##### Provided data

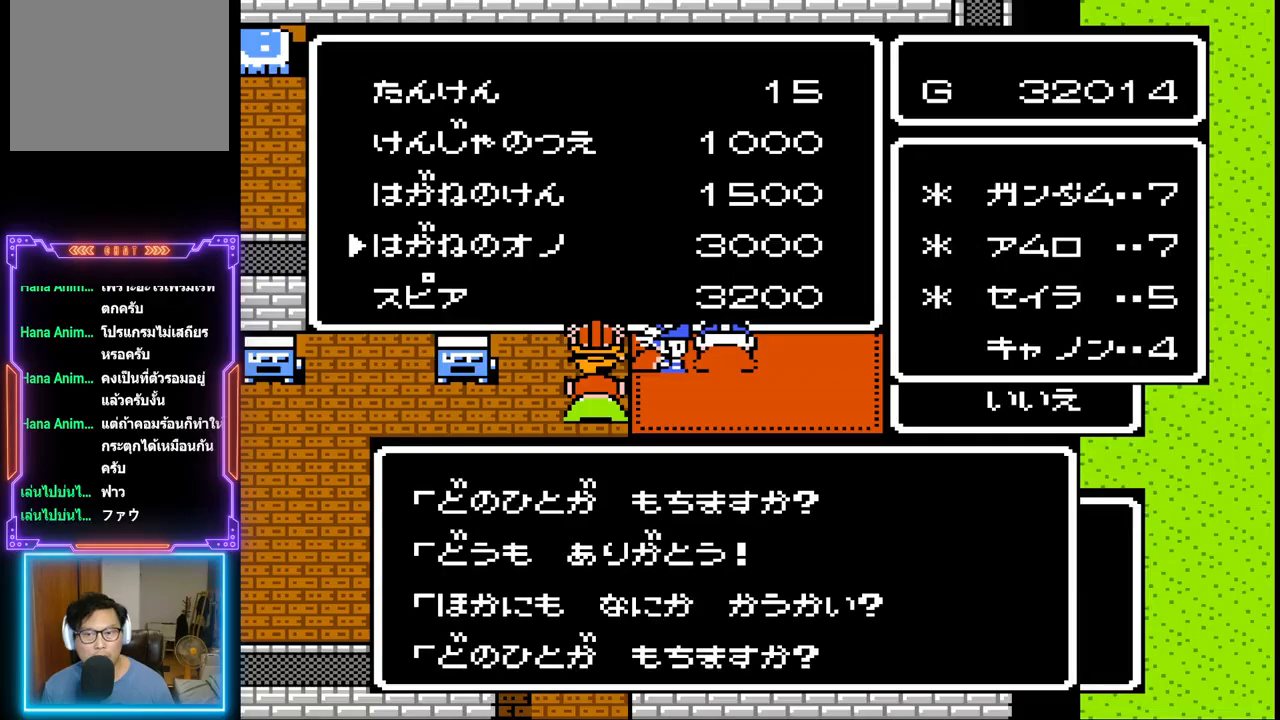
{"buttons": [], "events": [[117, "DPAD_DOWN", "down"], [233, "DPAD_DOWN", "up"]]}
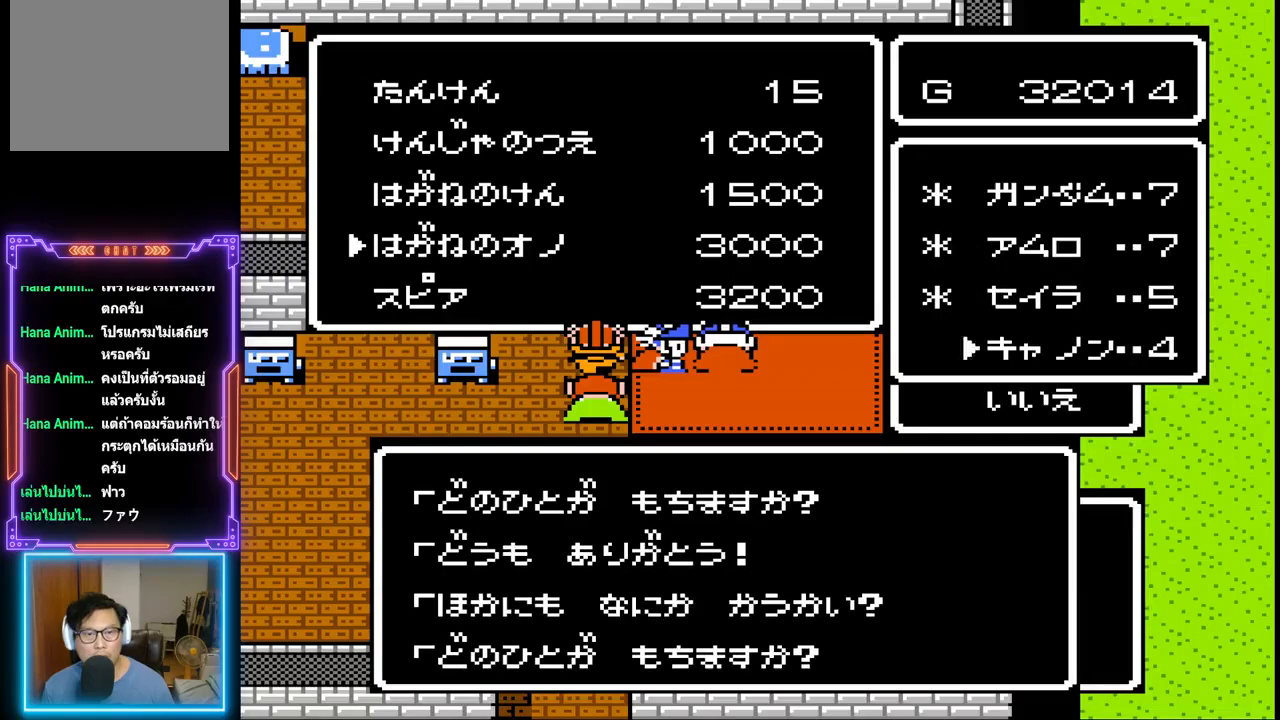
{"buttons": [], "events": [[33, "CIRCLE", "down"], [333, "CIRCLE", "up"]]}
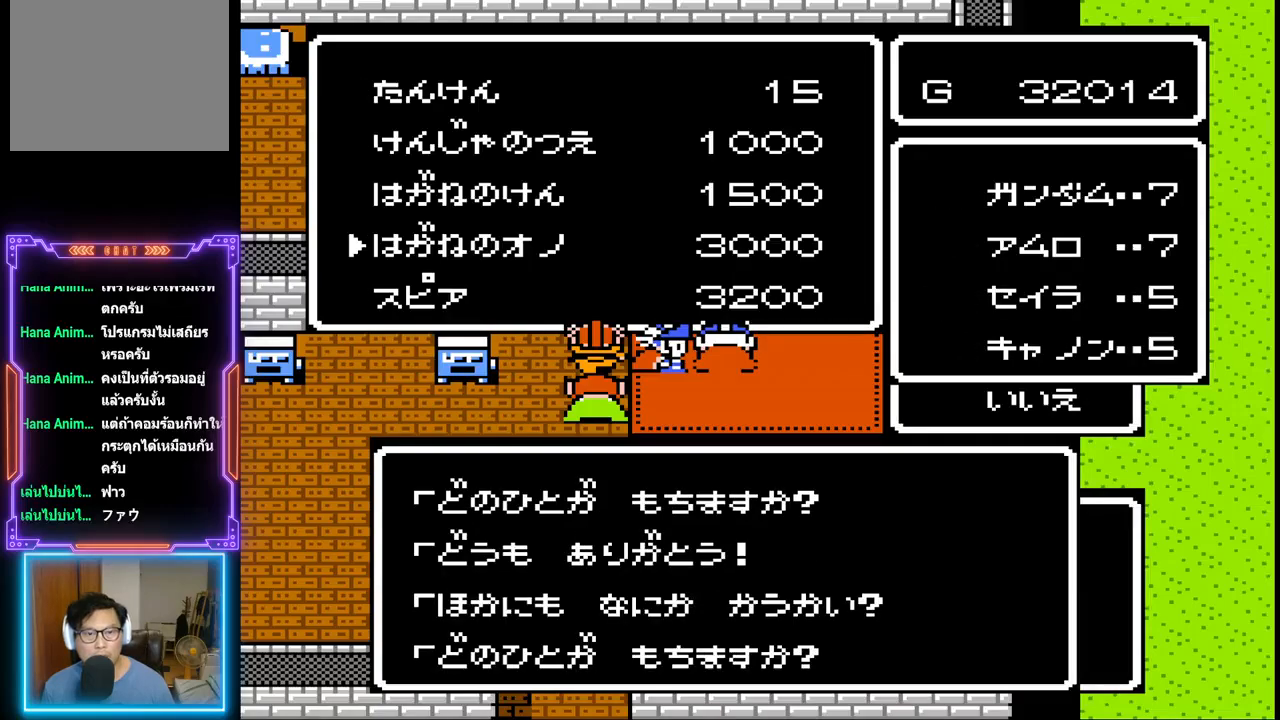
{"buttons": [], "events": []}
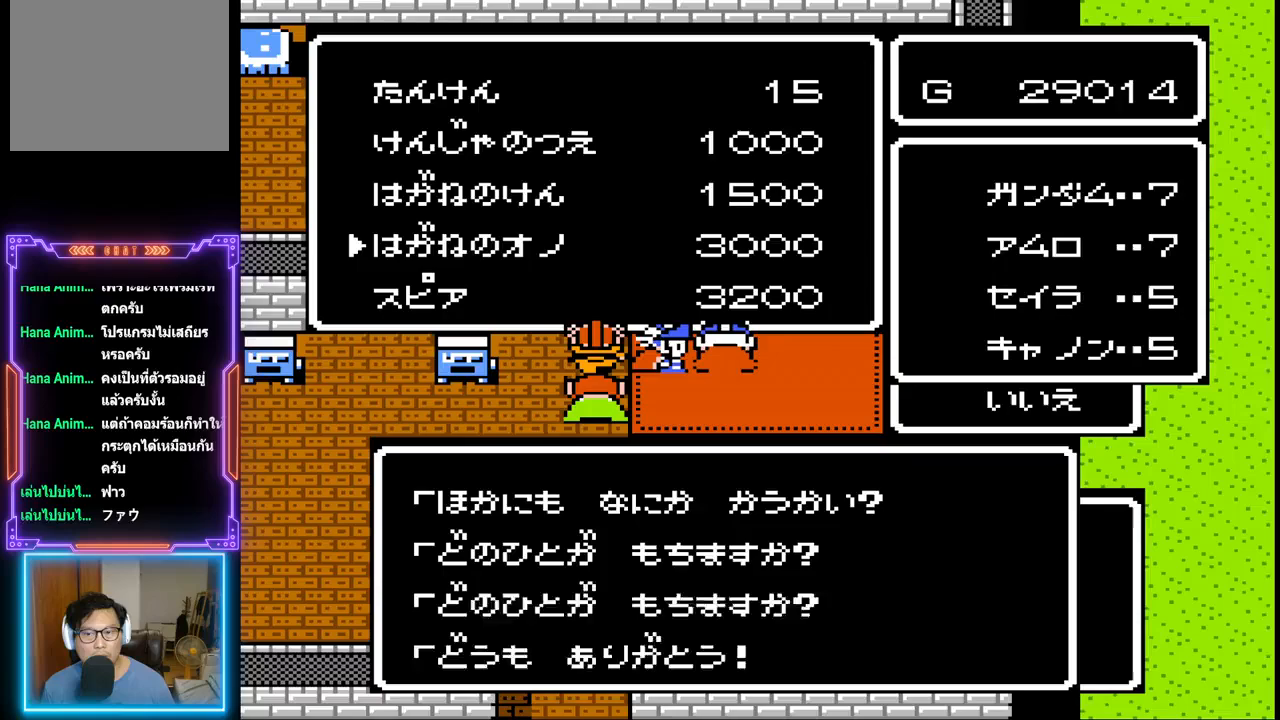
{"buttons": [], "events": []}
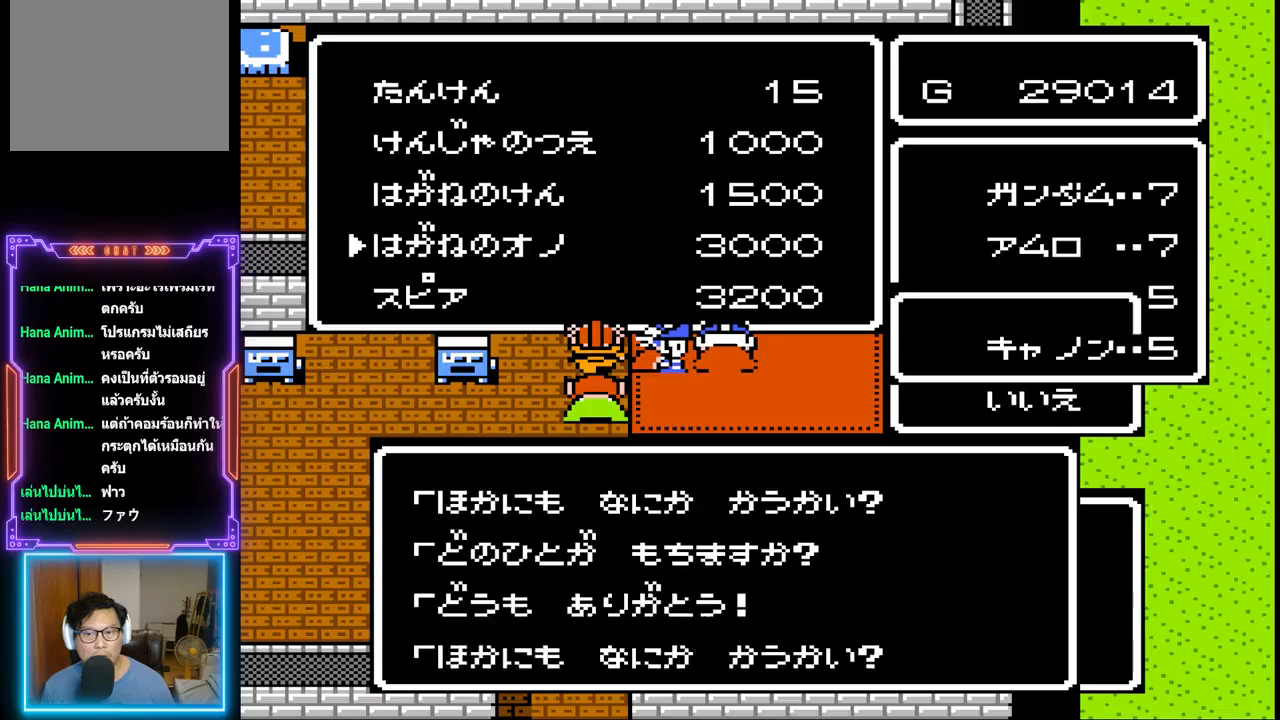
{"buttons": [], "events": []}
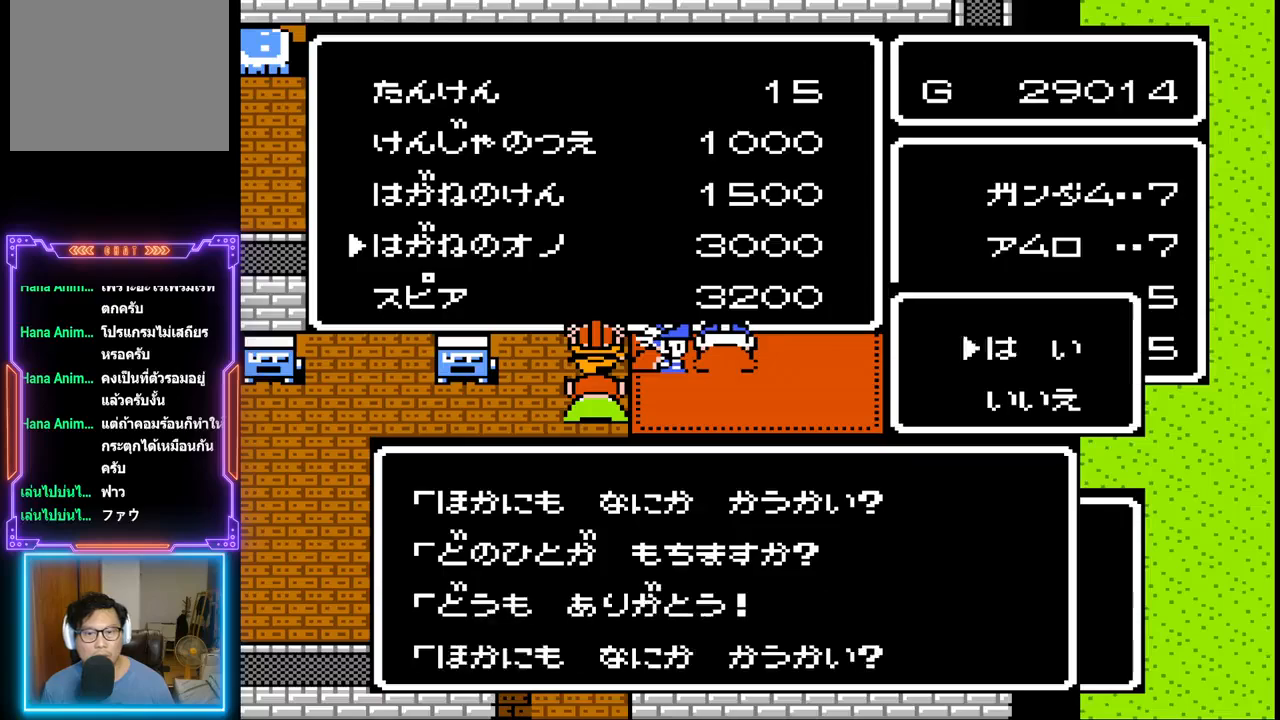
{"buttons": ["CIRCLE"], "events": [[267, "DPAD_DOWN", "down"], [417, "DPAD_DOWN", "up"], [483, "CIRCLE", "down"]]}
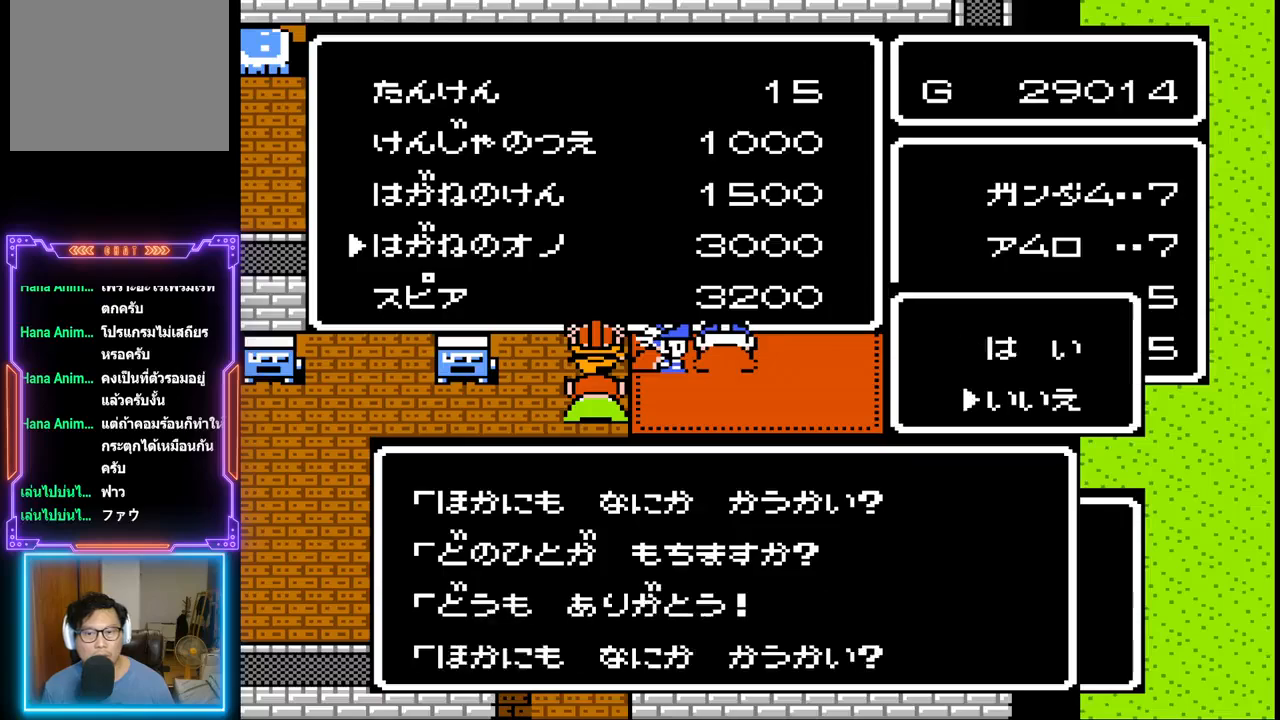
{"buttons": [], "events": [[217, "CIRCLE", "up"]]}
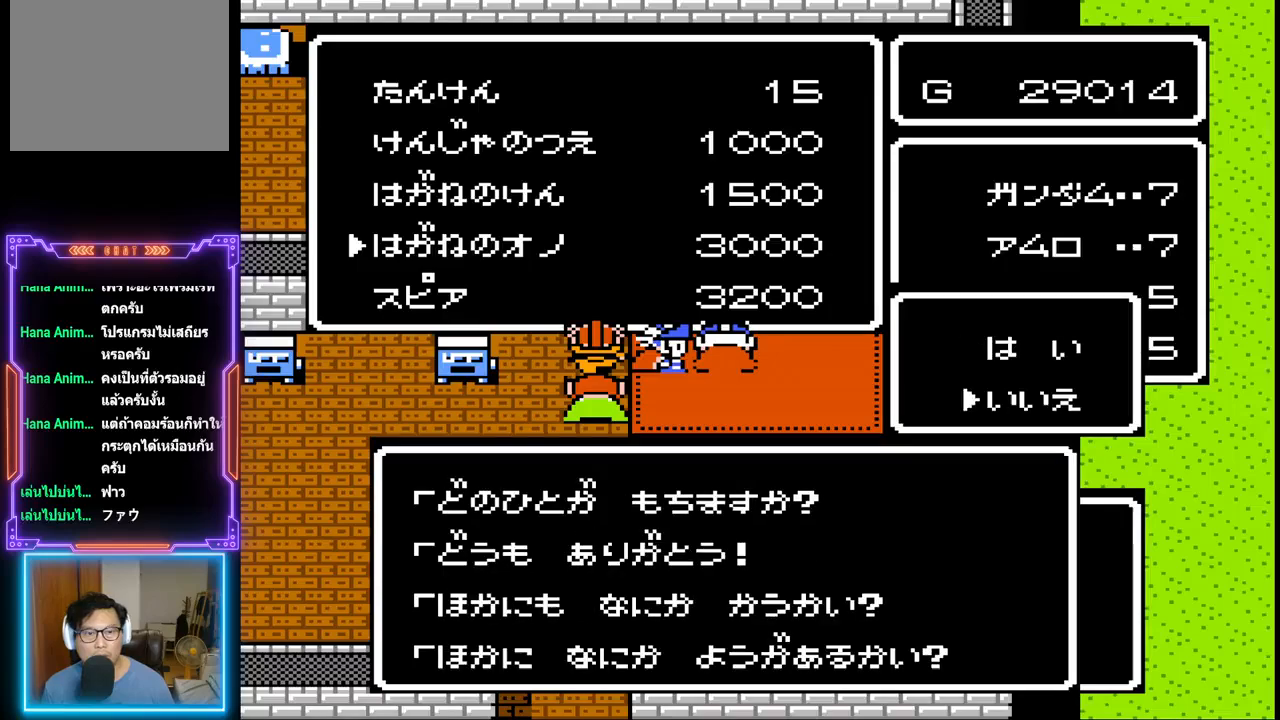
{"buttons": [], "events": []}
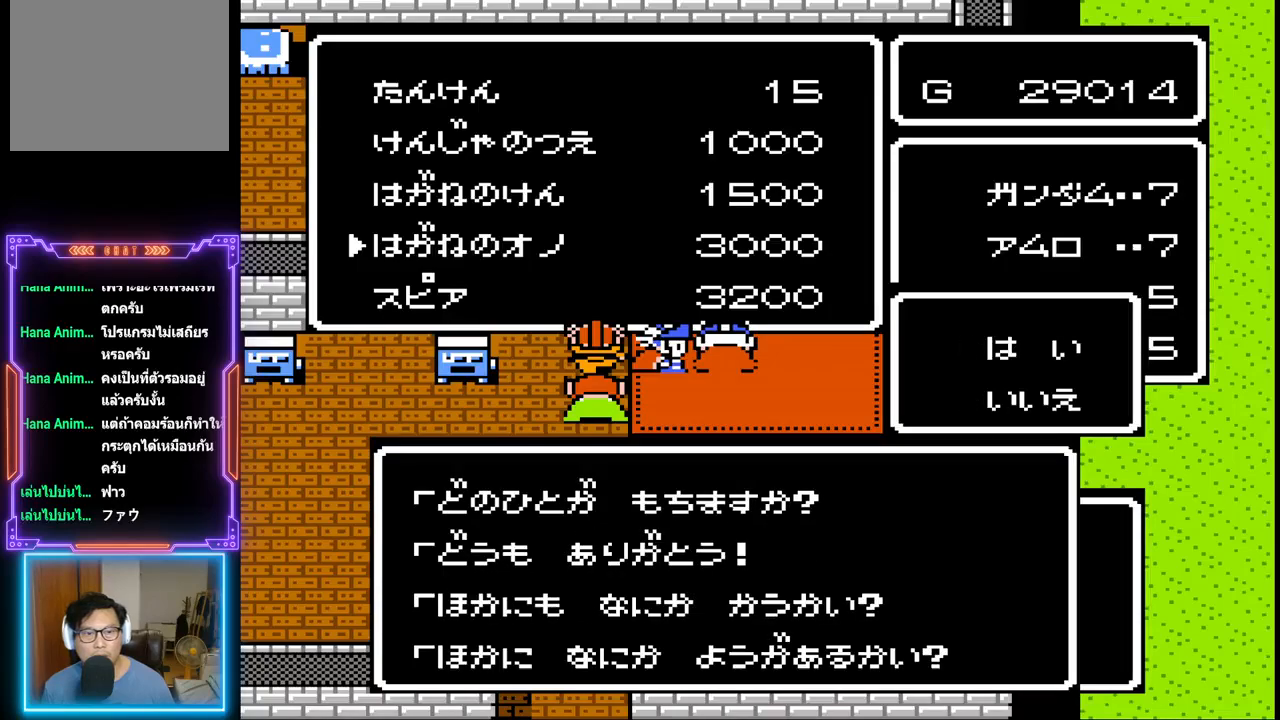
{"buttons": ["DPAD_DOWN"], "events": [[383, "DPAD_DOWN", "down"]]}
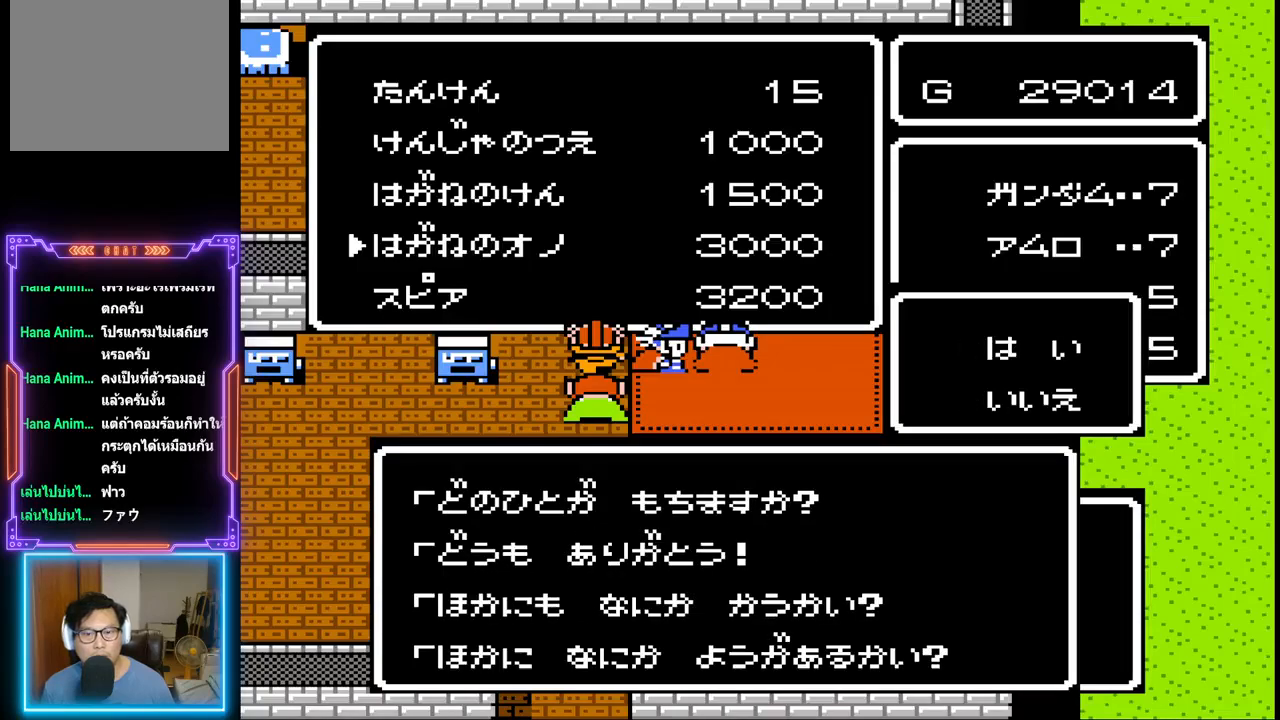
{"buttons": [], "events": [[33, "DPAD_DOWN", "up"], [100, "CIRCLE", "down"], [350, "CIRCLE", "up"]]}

##########

### Work to be completed
Scan the records above and show every line in which the word "CIRCLE" occurs.

### Response
{"buttons": [], "events": [[33, "CIRCLE", "down"], [333, "CIRCLE", "up"]]}
{"buttons": ["CIRCLE"], "events": [[267, "DPAD_DOWN", "down"], [417, "DPAD_DOWN", "up"], [483, "CIRCLE", "down"]]}
{"buttons": [], "events": [[217, "CIRCLE", "up"]]}
{"buttons": [], "events": [[33, "DPAD_DOWN", "up"], [100, "CIRCLE", "down"], [350, "CIRCLE", "up"]]}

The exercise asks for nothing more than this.